Many recipes are simple and call for ingredients you can easily purchase at the grocery store. Less common items such as essential oils could be found at local health food or natural food outlets.

For instance, mixing 2 teaspoons of baking soda with 1 quart of warm water is a great refrigerator cleaner.

Cornstarch and water make an effective mirror and window polish when you combine them into a paste and use a soft cloth to apply, rub gently and wipe clean.

Mixing 1 cup of baking soda and 1 teaspoon of tea tree oil creates a garbage can deodorizer. Blend the ingredients in a small bowl, using a fork to work out all the lumps before sprinkling the mixture in the bottom of the container after the liner is removed. Periodically rinse the garbage can with vinegar and allow it to dry in the sun.

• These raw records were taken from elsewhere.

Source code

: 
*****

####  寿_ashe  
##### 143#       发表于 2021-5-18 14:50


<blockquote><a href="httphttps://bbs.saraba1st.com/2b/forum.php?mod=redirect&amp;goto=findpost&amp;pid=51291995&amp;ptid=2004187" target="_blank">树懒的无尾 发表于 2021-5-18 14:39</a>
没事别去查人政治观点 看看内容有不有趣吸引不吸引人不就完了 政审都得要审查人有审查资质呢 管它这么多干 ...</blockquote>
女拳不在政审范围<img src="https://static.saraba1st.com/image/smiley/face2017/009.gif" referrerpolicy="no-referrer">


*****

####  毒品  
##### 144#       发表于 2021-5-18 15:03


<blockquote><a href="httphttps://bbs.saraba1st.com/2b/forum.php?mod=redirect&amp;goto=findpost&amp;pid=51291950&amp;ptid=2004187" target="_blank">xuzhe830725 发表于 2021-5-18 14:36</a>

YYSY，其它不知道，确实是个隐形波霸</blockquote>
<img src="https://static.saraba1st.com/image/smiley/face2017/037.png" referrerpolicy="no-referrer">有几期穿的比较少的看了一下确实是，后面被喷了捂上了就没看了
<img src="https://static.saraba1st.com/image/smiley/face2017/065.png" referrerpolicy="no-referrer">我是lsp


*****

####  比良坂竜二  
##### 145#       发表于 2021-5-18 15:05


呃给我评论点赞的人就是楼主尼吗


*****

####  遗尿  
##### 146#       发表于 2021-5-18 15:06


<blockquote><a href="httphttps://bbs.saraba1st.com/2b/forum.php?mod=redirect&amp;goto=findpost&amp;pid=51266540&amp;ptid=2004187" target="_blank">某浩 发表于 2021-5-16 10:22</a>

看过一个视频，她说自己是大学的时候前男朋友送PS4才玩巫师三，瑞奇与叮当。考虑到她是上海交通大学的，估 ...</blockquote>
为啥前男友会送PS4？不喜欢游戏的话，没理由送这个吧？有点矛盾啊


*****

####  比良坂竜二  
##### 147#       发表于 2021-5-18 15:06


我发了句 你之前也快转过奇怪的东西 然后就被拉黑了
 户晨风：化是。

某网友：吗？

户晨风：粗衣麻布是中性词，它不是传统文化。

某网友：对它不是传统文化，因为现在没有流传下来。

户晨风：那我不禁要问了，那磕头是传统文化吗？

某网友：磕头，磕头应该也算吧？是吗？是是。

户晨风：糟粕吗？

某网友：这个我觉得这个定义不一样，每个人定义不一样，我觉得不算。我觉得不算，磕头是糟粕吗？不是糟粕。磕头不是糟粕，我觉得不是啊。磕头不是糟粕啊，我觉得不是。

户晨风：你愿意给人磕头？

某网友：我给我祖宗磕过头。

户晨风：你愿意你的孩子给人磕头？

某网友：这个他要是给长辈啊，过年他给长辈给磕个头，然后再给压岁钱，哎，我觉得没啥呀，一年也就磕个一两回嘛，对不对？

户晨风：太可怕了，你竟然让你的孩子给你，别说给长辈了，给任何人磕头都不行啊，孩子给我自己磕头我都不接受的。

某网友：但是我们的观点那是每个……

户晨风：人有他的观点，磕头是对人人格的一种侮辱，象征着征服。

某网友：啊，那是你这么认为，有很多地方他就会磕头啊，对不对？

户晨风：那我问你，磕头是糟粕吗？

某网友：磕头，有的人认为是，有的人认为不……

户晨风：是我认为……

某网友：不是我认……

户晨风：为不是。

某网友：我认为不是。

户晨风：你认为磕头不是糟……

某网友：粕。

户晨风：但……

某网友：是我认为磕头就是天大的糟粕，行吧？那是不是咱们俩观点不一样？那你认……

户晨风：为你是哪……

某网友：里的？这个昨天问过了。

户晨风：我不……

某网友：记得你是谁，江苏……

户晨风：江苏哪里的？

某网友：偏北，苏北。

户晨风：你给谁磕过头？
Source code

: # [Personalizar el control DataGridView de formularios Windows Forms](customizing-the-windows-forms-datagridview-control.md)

“Be sure to follow basic safety measures while you’re making and using any type of cleaning product, homemade or otherwise,” Peek said. “Read product labels carefully, and know that some chemicals can never be mixed.”

Other safety tips include mixing only enough for a single cleaning session or making no more than a month’s supply. It also is important to mix solutions in well-ventilated areas.

“Placing newly mixed cleaners in unused new containers, storing the sanitizers out of the reach of children and labeling containers with ingredients and the date they were made are all critical things to keep in mind when making your own cleaning supplies,” Peek said.